▶ **Records for this exercise**
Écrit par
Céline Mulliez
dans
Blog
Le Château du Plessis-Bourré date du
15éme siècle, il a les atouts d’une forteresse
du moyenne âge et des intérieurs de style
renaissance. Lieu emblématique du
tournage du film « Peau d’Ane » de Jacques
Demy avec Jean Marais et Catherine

--

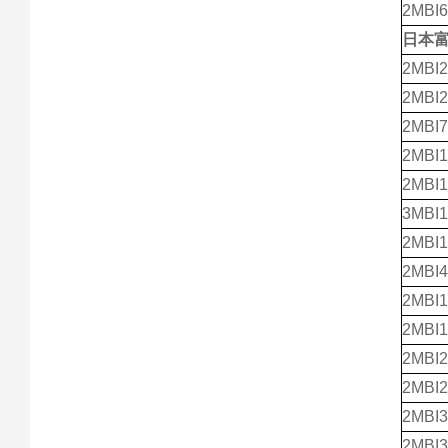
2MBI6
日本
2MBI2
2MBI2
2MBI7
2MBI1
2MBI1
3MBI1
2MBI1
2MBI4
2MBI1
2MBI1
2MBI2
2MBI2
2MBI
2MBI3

▶ **Problem to solve**
Count the lines in the records above that contain the string "Bourré", with case counting, and reply with only that number.

▶ **Result below**
1